**Exercises**
#1 Using the essay on truth, explain in one to three sentences why it says the universe continues to exist.
#2 Rewrite the essay on truth from "Within this cell" to "of every day.", changing "organelles" to "compartments".

>> Start Article

At the tip of your index finger, there is a cell.
This cell is too small for you to see with your naked eye, although you could probably spot it under a microscope.
Within this cell are more than a dozen unique organelles, each with an incredibly important, specialized job to do.
These organelles are built from macromolecules, which are, in turn, composed of atoms, which you’ve probably heard called the building blocks of the universe.
You have, for reference, about 7 octillion—a seven followed by 27 zeroes—atoms in your body.
But we can zoom in further. Even atoms are made of smaller building blocks—subatomic particles bound together by the pull of strong nuclear force, dancing around each other in a precise but mysterious dance defined by quantum interactions that the brightest minds of our generation are still attempting to unravel.
In just that one cell at the tip of your finger, there is a staggering number of physical laws determining how a staggering number of building blocks behave every moment of every day.
A universe without truth
What do you think would happen if those physical laws ever stopped being true?
Nothing pleasant, that’s for sure.
If the forces governing those atomic and subatomic puzzle pieces were ever altered, all 7 octillion atoms in your body would come undone in a nanosecond. Every molecule in every organelle in every cell that composes your human frame would be fundamentally and irrevocably destroyed—in tandem with the entire physical universe as we know it.
The stars, the planets and every inconsequential fragment of debris floating through the vast expanse of space—existence itself would blink out in a horrifying display of chaos.
If truth takes a day off, everything we know goes up in smoke.
Physical truths and moral truths
To put it another way: the universe we exist in continues existing specifically because truth exists. If the laws of physics were not consistently and dependably true, nothing physical could exist at all.
It turns out the most effective way to get people to give up on the truth isn’t by convincing them that the truth doesn’t exist, but by muddying the waters until it feels impossible to distinguish the truth from the falsehoods.
There aren’t a lot of people arguing that point. Gravity doesn’t treat different people differently; magnetic fields don’t fluctuate based on opinion or preference. The forces at work in our universe do what they do regardless of how we feel about them, and most of us implicitly accept this.
What we don’t all implicitly accept is the role truth plays outside of keeping planets and electrons spinning. When it comes to our own personal lives—to the thoughts we think and the words we say and the actions we take—what role should truth play there?

>> End Article
>> Start Dataset extract

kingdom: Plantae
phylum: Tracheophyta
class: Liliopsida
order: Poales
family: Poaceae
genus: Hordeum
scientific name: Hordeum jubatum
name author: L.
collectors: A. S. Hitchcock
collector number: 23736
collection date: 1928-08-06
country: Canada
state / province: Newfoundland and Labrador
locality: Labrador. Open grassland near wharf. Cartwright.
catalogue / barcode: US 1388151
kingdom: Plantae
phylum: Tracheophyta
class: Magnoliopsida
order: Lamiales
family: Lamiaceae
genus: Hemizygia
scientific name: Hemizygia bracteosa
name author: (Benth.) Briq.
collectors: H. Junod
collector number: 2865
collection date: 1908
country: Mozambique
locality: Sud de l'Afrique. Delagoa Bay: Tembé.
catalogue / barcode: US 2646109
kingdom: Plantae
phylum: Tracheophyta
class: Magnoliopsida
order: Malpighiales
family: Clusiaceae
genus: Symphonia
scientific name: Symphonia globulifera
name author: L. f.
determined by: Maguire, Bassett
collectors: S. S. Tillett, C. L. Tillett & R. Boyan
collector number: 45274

>> End Dataset extract

**Answer set**
#1 The universe continues existing specifically because truth exists. If the laws of physics were not consistently and dependably true, nothing physical could exist at all.

#2
Within this cell are more than a dozen unique compartments, each with an incredibly important, specialized job to do.
These compartments are built from macromolecules, which are, in turn, composed of atoms, which you’ve probably heard called the building blocks of the universe.
You have, for reference, about 7 octillion—a seven followed by 27 zeroes—atoms in your body.
But we can zoom in further. Even atoms are made of smaller building blocks—subatomic particles bound together by the pull of strong nuclear force, dancing around each other in a precise but mysterious dance defined by quantum interactions that the brightest minds of our generation are still attempting to unravel.
In just that one cell at the tip of your finger, there is a staggering number of physical laws determining how a staggering number of building blocks behave every moment of every day.